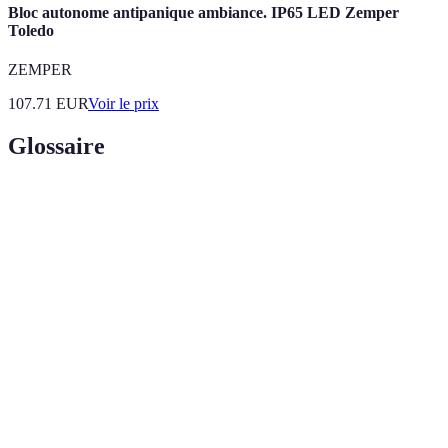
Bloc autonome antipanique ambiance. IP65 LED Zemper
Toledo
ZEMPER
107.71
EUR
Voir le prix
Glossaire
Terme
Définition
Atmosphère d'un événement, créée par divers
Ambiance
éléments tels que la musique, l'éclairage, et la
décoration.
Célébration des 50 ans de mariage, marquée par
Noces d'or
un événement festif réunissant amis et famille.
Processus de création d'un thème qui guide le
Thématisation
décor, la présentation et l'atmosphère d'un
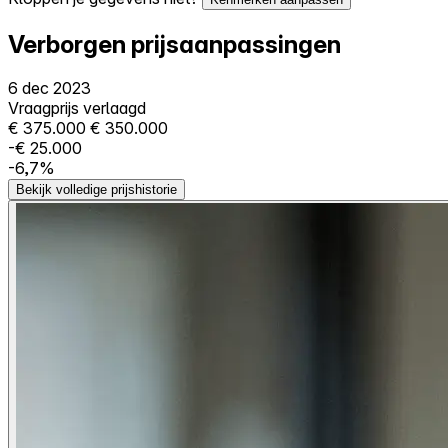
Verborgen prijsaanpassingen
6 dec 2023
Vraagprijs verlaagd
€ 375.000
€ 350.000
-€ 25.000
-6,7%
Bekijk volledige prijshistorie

-- -- --

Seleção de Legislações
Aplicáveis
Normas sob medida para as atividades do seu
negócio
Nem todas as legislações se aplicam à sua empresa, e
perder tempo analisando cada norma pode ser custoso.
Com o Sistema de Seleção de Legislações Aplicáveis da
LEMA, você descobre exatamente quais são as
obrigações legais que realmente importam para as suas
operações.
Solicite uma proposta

-- -- --

#### Directions for this task:
"Bloc autonome antipanique" marks the first line to copy, and "Bekijk volledige prijshistorie" marks the last. Repeat that stretch above exactly, with no pictures.

#### Reply:
Bloc autonome antipanique ambiance. IP65 LED Zemper
Toledo
ZEMPER
107.71
EUR
Voir le prix
Glossaire
Terme
Définition
Atmosphère d'un événement, créée par divers
Ambiance
éléments tels que la musique, l'éclairage, et la
décoration.
Célébration des 50 ans de mariage, marquée par
Noces d'or
un événement festif réunissant amis et famille.
Processus de création d'un thème qui guide le
Thématisation
décor, la présentation et l'atmosphère d'un
Verborgen prijsaanpassingen
6 dec 2023
Vraagprijs verlaagd
€ 375.000
€ 350.000
-€ 25.000
-6,7%
Bekijk volledige prijshistorie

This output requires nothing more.